Last month marked the fourth anniversary of the earthquake that struck southern Haiti, killing over 100,000 good Haitians and displacing perhaps a million more, while also destroying or severely damaging almost 300,000 Haitian buildings. Now only half of the rubble has been cleared, and nearly 300,000 Haitians still live in temporary camps -- and nearly half of these camps do not even enjoy basic health services. Worse than all of that? Relief efforts have spent over five dollars on temporary housing for every dollar they've spent on permanent housing; I understand the importance of triage, and I know Haiti was none too prosperous to begin with, but this is four years later, and we can do better than that. Hence Action Aid USA helps you tell Senate Majority Leader Harry Reid to introduce the Assessing Progress in Haiti Act. It doesn't sound like much, but these assessments can shine enough light to get things moving, and Mr. Reid doesn't have to worry about whether the House will pass this bill -- it already has. Mr. Reid's proven to have some clout on the Hill -- his refusal to move "free" trade fast-track has, at the very least, saved us from the TPP for a few more months -- and he ought to use his clout here.
Meanwhile, Jamie Principado of Littleton, CO has begun a petition on change.org that helps you urge the House of Representatives to pass HR 3505, the TEACH Act, which would help disabled students gain equal access to educational materials. Mr. Principado attended Florida State University with the goal of becoming a teacher of blind students like himself, but discovered that FSU's online classes didn't mesh with his screen reader very well, and then FSU's administration didn't try to resolve his issues, instead telling him that he try an "easier" major, which every motivated student loves hearing from people who think they're too busy to help anyone. The TEACH Act (the acronym's not too bad) would enhance federal laws so that they do not merely hand out "accessible" materials, but ensure that those materials really are accessible by the technologies disabled students use; the bill creates no new mandates, but merely makes the mandates that already exist work more efficiently. HR 3505's main sponsor is Republican Thomas Petri of Wisconsin; other co-sponsors include Democrat Keith Ellison of Minnesota and Republican Jon Runyan of New Jersey. What's the House waiting for? Our input, I suppose.

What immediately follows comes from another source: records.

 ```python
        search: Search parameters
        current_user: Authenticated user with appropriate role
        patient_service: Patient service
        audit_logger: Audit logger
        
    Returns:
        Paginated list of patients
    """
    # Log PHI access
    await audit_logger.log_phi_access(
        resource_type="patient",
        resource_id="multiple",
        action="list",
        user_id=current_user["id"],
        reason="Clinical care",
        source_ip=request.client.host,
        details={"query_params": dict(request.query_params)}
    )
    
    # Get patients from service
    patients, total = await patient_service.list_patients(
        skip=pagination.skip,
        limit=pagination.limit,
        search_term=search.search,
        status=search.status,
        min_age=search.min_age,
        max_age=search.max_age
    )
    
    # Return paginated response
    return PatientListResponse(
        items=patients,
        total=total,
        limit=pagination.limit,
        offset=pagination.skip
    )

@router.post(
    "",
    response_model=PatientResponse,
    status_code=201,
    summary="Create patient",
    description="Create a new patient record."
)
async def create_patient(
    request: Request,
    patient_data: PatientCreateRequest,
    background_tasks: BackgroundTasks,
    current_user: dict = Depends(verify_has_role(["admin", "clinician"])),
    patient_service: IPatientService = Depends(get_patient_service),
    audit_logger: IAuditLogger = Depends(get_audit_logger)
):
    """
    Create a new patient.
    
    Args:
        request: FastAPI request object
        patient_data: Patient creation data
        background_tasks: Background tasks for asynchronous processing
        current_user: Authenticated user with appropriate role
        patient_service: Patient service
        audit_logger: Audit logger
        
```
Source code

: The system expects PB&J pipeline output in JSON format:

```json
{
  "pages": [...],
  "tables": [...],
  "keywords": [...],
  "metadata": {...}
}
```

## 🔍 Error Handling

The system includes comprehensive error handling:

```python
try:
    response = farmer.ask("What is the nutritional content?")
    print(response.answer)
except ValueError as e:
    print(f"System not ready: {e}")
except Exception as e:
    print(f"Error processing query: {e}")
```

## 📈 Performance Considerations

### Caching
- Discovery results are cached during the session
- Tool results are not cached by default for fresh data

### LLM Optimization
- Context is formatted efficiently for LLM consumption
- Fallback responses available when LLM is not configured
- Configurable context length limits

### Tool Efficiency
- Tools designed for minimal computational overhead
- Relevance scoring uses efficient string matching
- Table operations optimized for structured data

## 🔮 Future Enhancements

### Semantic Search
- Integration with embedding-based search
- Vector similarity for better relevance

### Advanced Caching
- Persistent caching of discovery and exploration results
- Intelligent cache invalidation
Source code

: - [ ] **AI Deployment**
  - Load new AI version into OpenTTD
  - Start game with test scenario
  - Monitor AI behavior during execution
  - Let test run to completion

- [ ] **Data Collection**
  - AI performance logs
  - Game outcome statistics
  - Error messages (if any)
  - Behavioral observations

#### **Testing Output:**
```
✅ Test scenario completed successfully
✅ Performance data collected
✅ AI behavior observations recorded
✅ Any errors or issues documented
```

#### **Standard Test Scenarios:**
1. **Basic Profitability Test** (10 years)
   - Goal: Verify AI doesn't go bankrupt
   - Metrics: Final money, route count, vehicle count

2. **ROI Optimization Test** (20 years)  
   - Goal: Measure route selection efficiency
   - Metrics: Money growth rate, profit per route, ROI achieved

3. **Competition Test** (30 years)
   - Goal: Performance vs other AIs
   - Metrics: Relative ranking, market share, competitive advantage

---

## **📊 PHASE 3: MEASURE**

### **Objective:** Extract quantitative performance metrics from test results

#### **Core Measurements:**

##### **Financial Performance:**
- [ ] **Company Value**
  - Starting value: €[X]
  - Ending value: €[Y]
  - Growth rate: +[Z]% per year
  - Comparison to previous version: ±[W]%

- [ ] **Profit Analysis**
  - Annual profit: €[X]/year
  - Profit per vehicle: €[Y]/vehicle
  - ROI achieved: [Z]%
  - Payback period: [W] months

Finally, the Grocery Manufacturer's Association of America has been pushing for a weak, voluntary genetically-modified food labeling law, one that a) might lull large segments of the population into thinking that big food corporations actually care about food labeling, b) would hamstring the FDA's ability to regulate genetically-modified foods, and c) would let corporations label their Frankenfoods as "natural." We need not get debate whether going-against-nature-is-part-of-nature-too to understand that GMO foods are not necessarily safe just because the people making gazillions of dollars from them say they're safe. Of course, the GMA (not to be confused with GMOs) has also threatened to sue any state that dares pass a GMO-labeling law; we've discussed the legal implications of such efforts in the second paragraph here. (Spoiler alert: GMO labeling laws are not unconstitutional, though big food's corporate lawyers have BS'd their case in a way I might admire if I were not more spiritually advanced.) So the Organic Consumers Association helps you tell the FDA to reject any plans they might have to issue weak, voluntary GMO-labeling laws. Because, very often, corporations need to be made to do the right thing.